Tuberc Respir Dis > Volume 57(5); 2004 > Article
Tuberculosis and Respiratory Diseases 2004;57(5):419-424.
DOI: https://doi.org/10.4046/trd.2004.57.5.419    Published online November 1, 2004.
Role of Bronchodilator Reversibility Testing in Differentiating Asthma From COPD.
Yeon Mok Oh, Chae Man Lim, Tae Sun Shim, Younsuck Koh, Woo Sung Kim, Dong Soon Kim, Won Dong Kim, Se Kyu Kim, Jee Hong Yoo, Sang Do Lee
1Department of Internal Medicine, Asan Medical Center, University of Ulsan College of Medicine, Korea. sdlee@amc.seoul.kr
2Department of Internal Medicine, Yonsei University College of Medicine, Korea.
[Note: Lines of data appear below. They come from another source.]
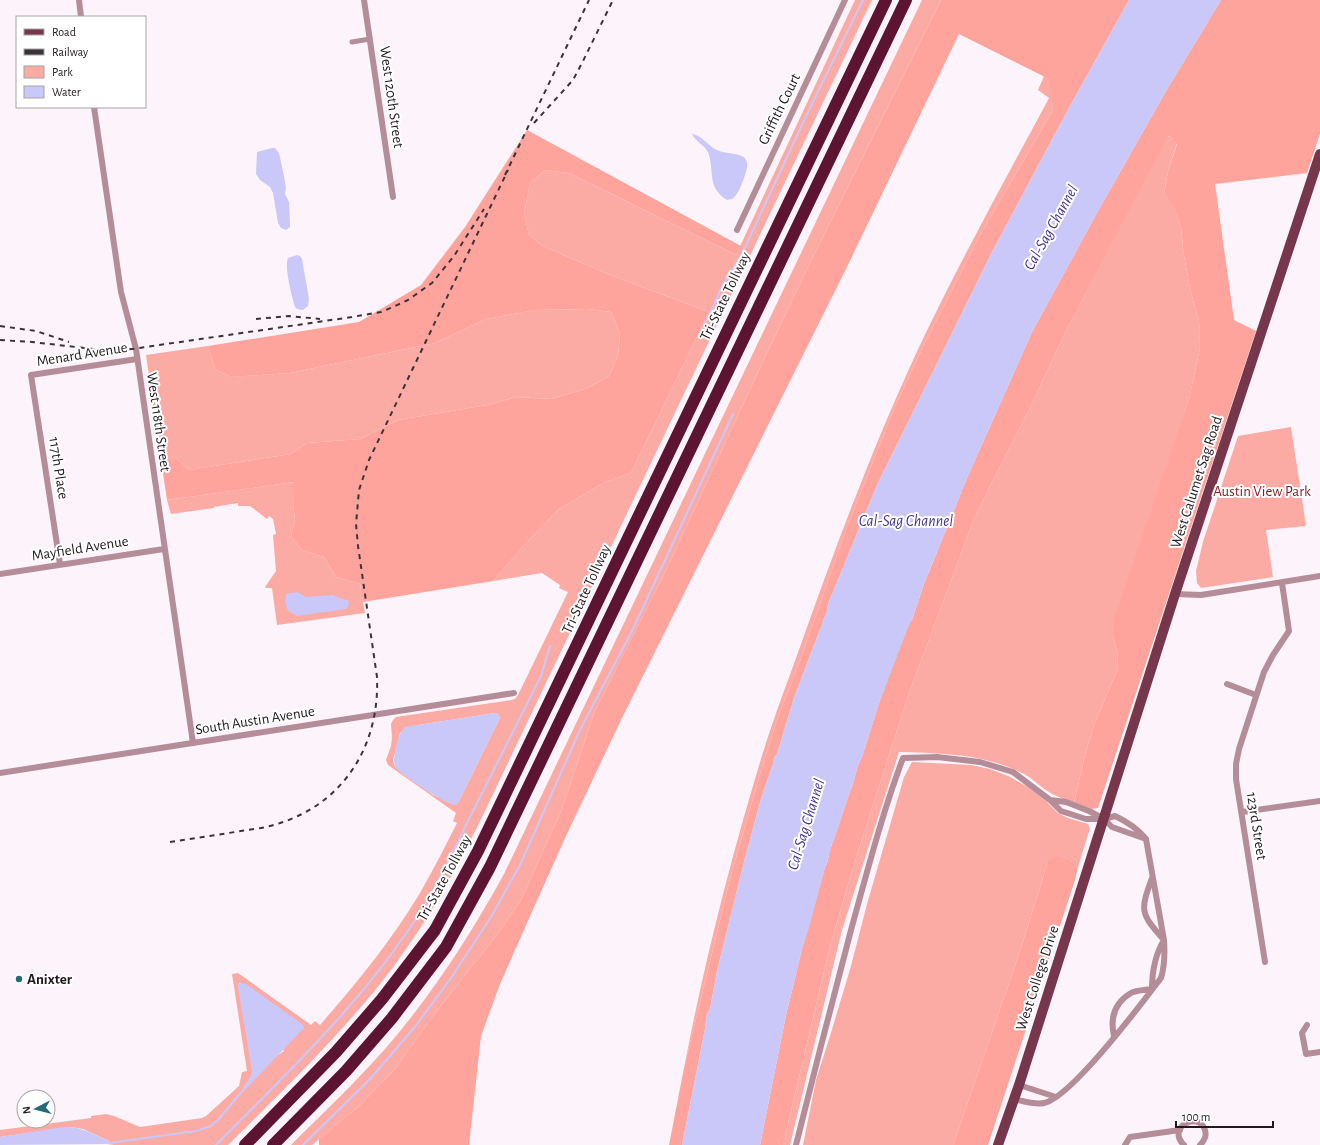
<svg xmlns="http://www.w3.org/2000/svg" width="1320" height="1145" font-family="'Alegreya Sans',sans-serif">
	<style>
		.green { fill: #fcaaa4; fill-rule: evenodd }
		.forest { fill: #ffa49d }
		.water { fill: #cac8f8 }
		.lines { fill: none; stroke-linecap: round; stroke-linejoin: round }
		.stream { stroke: #cac8f8; stroke-width: 2 }
		.pedestrian { stroke: #b48d98; stroke-width: 5 }
		.minor { stroke: #b48d98; stroke-width: 6 }
		.primary { stroke: #76364c; stroke-width: 10 }
		.motorway { stroke: #5d1332; stroke-width: 12 }
		.rail { stroke: #3a3338; stroke-width: 2; stroke-dasharray: 5 5; stroke-linecap: butt }
		.poi-dot { fill: #246b79; stroke: #fff; stroke-width: 1.5 }
		.labels { text-anchor: middle; stroke-width: 4; stroke-linejoin: round; paint-order: stroke }
		.street-label { font-size: 15px; fill: #20191e; stroke: #fff }
		.park-label { font-size: 15px; fill: #831b1f; stroke: #fff }
		.poi-label { font-size: 15px; font-weight: bold; fill: #20191e; stroke: #fff; text-anchor: start }
		.water-label { font-size: 16px; font-style: italic; fill: #45358c; stroke: #fff }
	</style>
	<rect width="100%" height="100%" fill="#fcf4fa"/>
	<path class="green" d="M855,0h17l-389,815c-32,66 -69,130 -117,186 -43,51 -91,97 -138,144h-114l-7,-1 2,-1v-2l-26,-12 -12,-2 -71,10v-7l91,-12v-2l15,-2 8,2 26,11 62,-9 4,-2 33,-30 3,-14 5,-1 -15,-97 6,-1 73,52 4,-4 5,4c36,-41 71,-84 100,-132 13,-23 25,-46 37,-70l-4,-2 3,-8 -68,-48 -2,-5 5,-14 1,-8 -1,-14 2,-4 3,-3 115,-17 4,-1 3,-4 50,-103 -9,-4 1,-3 -18,-12 -49,8 32,-37 34,-35 46,-27 26,-9 78,-161 -99,-37 -67,-29 -14,-11 -5,-21 6,-31 15,-13 24,3 167,82zM495,713l3,1 2,4 -42,85 -25,-8 -38,-28 -2,-7 7,-27 18,-8zM239,983h2l43,68 -10,7 -29,31 -1,-1c2,-6 9,-10 8,-18z
		M922,0h19l-133,267 -42,88 -98,211 -74,147 -32,96 -41,91 -22,32 -67,85 -37,52 -38,39 -45,37h-21c32,-32 64,-62 94,-96 46,-53 85,-113 119,-175z
		M1044,76l6,3 3,31 -74,127 -56,110 -29,62 -48,121 -45,128 -23,59 -17,54 -30,104 -47,193c20,-104 46,-207 77,-309 13,-43 30,-86 45,-129 33,-92 67,-183 108,-272 41,-88 89,-174 135,-260l-11,-8z
		M1167,136l4,1 6,6 -9,28 -4,22 9,11 8,24 3,28 7,37 8,28 1,27 -11,51 -76,237 4,16 1,16 -24,57 -9,30 -11,48c-10,-4 -20,-7 -28,-13 -9,-6 -16,-14 -26,-18 -37,-18 -80,-19 -121,-20l-57,178 -52,215h-7l47,-199 25,-85 53,-165 64,-172 17,-36 40,-78 36,-77z
		M588,309l23,3 9,22 -2,22 -9,20 -21,12 -37,11 -35,-2 -29,8 -89,15 -38,19 -53,4 -16,11 -102,16 -11,-10h-17l-15,-105 62,-9 7,23 16,8 59,-4 145,-30 51,-24 49,-9z
		M1291,427l15,99 -40,4 7,47 -72,11 -4,-5 -1,-12 7,-29 35,-106z
		M295,482l-2,21 2,17 -4,16 11,14 22,7 12,20 24,7 5,29 -88,12 -5,-37h-6l-1,-1 11,-16 -3,-36 3,-1 -3,-15 -4,-3 -2,3 -17,-13h-12v-3l-24,4v1l-43,6 -4,-14z
		M912,762l59,3 19,4 18,7 20,11 18,14 12,12 10,5 20,6 2,4 -12,39 -8,-7 -23,2 -4,16 -26,82 -64,185h-150l13,-65 14,-44 21,-70 16,-62 37,-127z"/>
	<path class="forest" d="M941,0h188l-59,106 -78,146 -115,233 -49,119 -1,7 -33,87 -17,56 -3,4 -1,6 -12,35 -17,63 -27,109 -7,38 -3,4 -2,16 -23,116h-13l15,-77 47,-193 30,-104 17,-54 23,-59 45,-128 48,-121 29,-62 56,-110 74,-127 -4,-31 -90,-45 -113,235 -225,451 -55,116 -35,78 -31,70 -19,52 -12,109h-150v-6l38,-31 38,-39 37,-52 67,-85 22,-32 41,-91 32,-96 74,-147 98,-211 42,-88z
		M1221,0h99v134l-13,39 -92,11 19,136 22,11 -158,477 -6,1 -18,-6 11,-48 9,-30 24,-57 -1,-16 -4,-16 1,-17 75,-220 11,-51 -1,-27 -8,-28 -7,-37 -3,-28 -8,-23 -9,-12 4,-22 9,-27 -6,-7 -3,-1 -103,197 -36,77 -40,78 -17,36 -64,172 -53,165 -25,85 -47,199h-23l26,-130 17,-70 2,-6 20,-72c4,-5 3,-14 6,-20 8,-21 14,-43 22,-64 3,-9 4,-18 9,-26l17,-54 29,-78 4,-5 12,-36 43,-106 65,-146 66,-121 68,-120z
		M527,130l214,116 -5,9 -167,-82 -24,-3 -15,13 -6,31 5,21 14,11 67,29 99,37 -78,161 -26,9 -46,27 -34,35 -32,37 -130,21 -3,-18 -24,-7 -12,-20 -22,-7 -11,-14 4,-16 -2,-17 1,-21 -127,18 -6,-40h17l11,10 102,-16 16,-11 53,-4 38,-19 89,-15 29,-8 35,2 37,-11 21,-12 9,-20 2,-22 -9,-22 -23,-3 -53,1 -49,9 -51,24 -145,30 -59,4 -16,-8 -7,-23 151,-24 62,-37 44,-58z
		M1056,856l14,4 8,7 -3,13 -87,265h-35l64,-185 26,-82 4,-16z"/>
	<path class="water" d="M1129,0h92l-55,91 -68,120 -66,121 -65,146 -43,106 -12,36 -3,5 -30,78 -17,54c-5,8 -6,17 -9,26 -8,21 -14,43 -22,64 -3,7 -2,15 -6,20l-16,61 -6,17 -17,70 -26,130h-78l23,-116 2,-16 3,-4 7,-38 27,-109 17,-63 12,-35 1,-6 3,-4 17,-56 33,-87 1,-7 49,-119 115,-233 78,-146z
		M692,134c11,2 14,10 23,15 16,9 41,-2 29,29 -3,7 -5,16 -12,21l-5,1c-21,-13 -12,-30 -19,-48 -4,-7 -14,-12 -16,-18z
		M272,148h3l4,5 5,23 2,12 -1,6 4,8 1,22v3l-4,3 -5,-2 -3,-5 -5,-30 -3,-6 -10,-7 -4,-6 1,-22z
		M297,255l3,1 2,3 7,40 -1,7 -5,4 -6,-1 -2,-2c-3,-10 -11,-40 -7,-49z
		M297,592l9,5 27,-2 9,4 6,1 1,5 -3,4 -49,7 -9,-5 -3,-9 1,-8z
		M495,713l3,1 2,4 -43,87c-9,2 -55,-30 -62,-38 -3,-8 3,-35 10,-40z
		M241,983l5,1 52,37 5,4 1,3 -58,61h-2c1,-7 9,-11 8,-19l-14,-82v-4z
		M63,1127c19,-1 29,7 46,14v2l-2,1 -107,1v-8z"/>
	<g class="lines">
		<path class="stream" d="M701,333l22,-48 19,-31 66,-142 55,-112
			M109,1143l87,-12 15,-5 7,-6 26,-31
			M216,1145c66,-67 136,-133 189,-210 26,-36 45,-77 64,-116 24,-48 48,-96 72,-143l9,-30
			M303,1145l68,-67 43,-50 37,-50 40,-61 29,-52 60,-135 53,-101 100,-215"/>
		<path class="pedestrian" d="M352,42l18,-3"/>
		<path class="minor" d="M79,0l2,17
			M364,0l29,197
			M94,107l27,185 15,57 57,394
			M737,230l108,-230
			M60,564l-29,-189 106,-16
			M0,574l164,-25
			M1175,594l26,1 119,-19
			M1227,684l29,11
			M0,773l514,-80
			M1050,800l16,2 23,9 15,8 8,8 34,12
			M1242,812l78,-11
			M1265,962l-29,-183v-15l3,-15 25,-77 9,-17 16,-24 -7,-48
			M1307,1025l-5,8 4,21 14,-2
			M1114,1036c-4,-18 0,-33 17,-43 5,-3 15,-3 21,-4 0,-17 3,-34 12,-49 -24,-27 -24,-29 -12,-62
			M1019,1085l37,12
			M796,1145c18,-72 36,-143 55,-215 16,-58 31,-116 52,-172l34,-1 43,5 33,10 37,28 11,11 25,8h18l11,-3c13,6 22,12 31,23l18,101c1,14 1,25 -3,38 -19,25 -90,120 -117,125 -9,2 -21,-2 -30,-4
			M1125,1145l5,-8 50,-7
			M1184,1145c-18,-17 14,-35 21,-15 2,6 -1,11 -5,15"/>
		<path class="primary" d="M998,1145l21,-60 156,-491 145,-440"/>
		<path class="motorway" d="M245,1145l91,-93 46,-53 53,-69 43,-79 408,-851
			M273,1145l73,-74 46,-53 54,-71 44,-80 416,-867"/>
		<path class="rail" d="M534,123l39,-43 10,-19 30,-61
			M505,175l84,-175
			M256,319l33,-3 31,3
			M0,326l36,5 33,11
			M0,340l32,2 70,8h23l227,-33 29,-5 12,-5 15,-7 24,-17 22,-27 30,-47
			M170,842l91,-14c76,-15 119,-76 116,-151l-19,-131 -2,-22 3,-34 10,-30 139,-290"/>
	</g>
	<circle class="poi-dot" cx="19" cy="979" r="4"/>
	<g class="labels">
		<g class="street-label">
			<text transform="translate(392 97) rotate(82)" y="5">West 120th Street</text>
			<text transform="translate(779 109) rotate(-64)" y="5">Griffith Court</text>
			<text transform="translate(725 296) rotate(-64)" y="5">Tri-State Tollway</text>
			<text transform="translate(82 354) rotate(-9)" y="5">Menard Avenue</text>
			<text transform="translate(159 422) rotate(82)" y="5">West 118th Street</text>
			<text transform="translate(59 468) rotate(81)" y="5">117th Place</text>
			<text transform="translate(1196 482) rotate(-72)" y="5">West Calumet Sag Road</text>
			<text transform="translate(80 548) rotate(-9)" y="5">Mayfield Avenue</text>
			<text transform="translate(586 589) rotate(-65)" y="5">Tri-State Tollway</text>
			<text transform="translate(255 720) rotate(-9)" y="5">South Austin Avenue</text>
			<text transform="translate(1257 826) rotate(81)" y="5">123rd Street</text>
			<text transform="translate(444 878) rotate(-61)" y="5">Tri-State Tollway</text>
			<text transform="translate(1037 978) rotate(-72)" y="5">West College Drive</text>
		</g>
		<g class="park-label">
			<text x="1262" y="496">Austin View Park</text>
		</g>
		<g class="poi-label">
			<text x="27" y="984">Anixter</text>
		</g>
		<g class="water-label">
			<text transform="translate(1050 227) rotate(-61)" y="6">Cal-Sag Channel</text>
			<text x="906" y="526">Cal-Sag Channel</text>
			<text transform="translate(805 824) rotate(-73)" y="6">Cal-Sag Channel</text>
		</g>
	</g>
	<rect x="16" y="16" width="130" height="92" fill="#ffffff" stroke="#a6a3a5"/>
	<rect x="24" y="29" width="20" height="6" fill="#76364c" stroke="#a6a3a5"/>
	<text x="52" y="36" font-size="12" fill="#20191e">Road</text>
	<rect x="24" y="49" width="20" height="6" fill="#3a3338" stroke="#a6a3a5"/>
	<text x="52" y="56" font-size="12" fill="#20191e">Railway</text>
	<rect x="24" y="66" width="20" height="12" fill="#fcaaa4" stroke="#a6a3a5"/>
	<text x="52" y="76" font-size="12" fill="#20191e">Park</text>
	<rect x="24" y="86" width="20" height="12" fill="#cac8f8" stroke="#a6a3a5"/>
	<text x="52" y="96" font-size="12" fill="#20191e">Water</text>
	<g transform="translate(36 1109) rotate(263)"><circle r="19" fill="#ffffff" stroke="#a6a3a5"/>
	<path d="M0-3L7 15L0 10L-7 15Z" fill="#246b79"/>
	<text y="-6" font-size="11" font-weight="bold" text-anchor="middle" fill="#20191e">N</text>
	</g>
	<path d="M1176 1121v6h97v-6" fill="none" stroke="#20191e" stroke-width="2"/>
	<text x="1182" y="1121" font-size="12" fill="#20191e" stroke="#ffffff" stroke-width="3" paint-order="stroke">100 m</text>
</svg>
3Department of Internal Medicine, School of Medicine, Kyung Hee University, Seoul, Korea.
Abstract
BACKGROUND
Although bronchodilator reversibility testing is widely performed to diagnose asthma or COPD, there is debate upon its usefulness and methods to differentiate asthma from COPD. The purpose of this study is to elucidate the role of bronchodilator reversibility testing in differentiating asthma from COPD and to confirm which method is better at evaluating bronchodilator reversibility. METHODS: 26 asthma patients and 31 COPD patients were reviewed retrospectively. Spirometry was performed before and after bronchodilator inhalation to get FEV1, FVC. To evaluate bronchodilator reversibility, the increase in FEV1 or FVC was expressed as three methods, 'percentage of the baseline value', 'percentage of the predicted value', or 'absolute value'. Area under the ROC curve was measured to compare the three methods. In addition, the criteria of American Thoracic Society (ATS) for bronchodilator reversibility were compared to those of European Respiratory Society (ERS). RESULTS: 1.In differentiating asthma from COPD, 'percentage of the predicted value', or 'absolute value' method was useful but 'percentage of the baseline value' was not. However, the ability to differentiate was weak because areas under the ROC curves by all methods were less than 0.75. 2.The criteria of ERS were superior to those of ATS for bronchodilator reversibility to differentiate asthma from COPD because likelihood ratio (LR) of a positive test by ERS criteria was greater than ATS criteria and because LR of a negative test by ERS criteria was less than ATS criteria. CONCLUSION: In differentiating asthma from COPD, bronchodilator reversibility testing has a weak role and should be considered as an adjunctive test.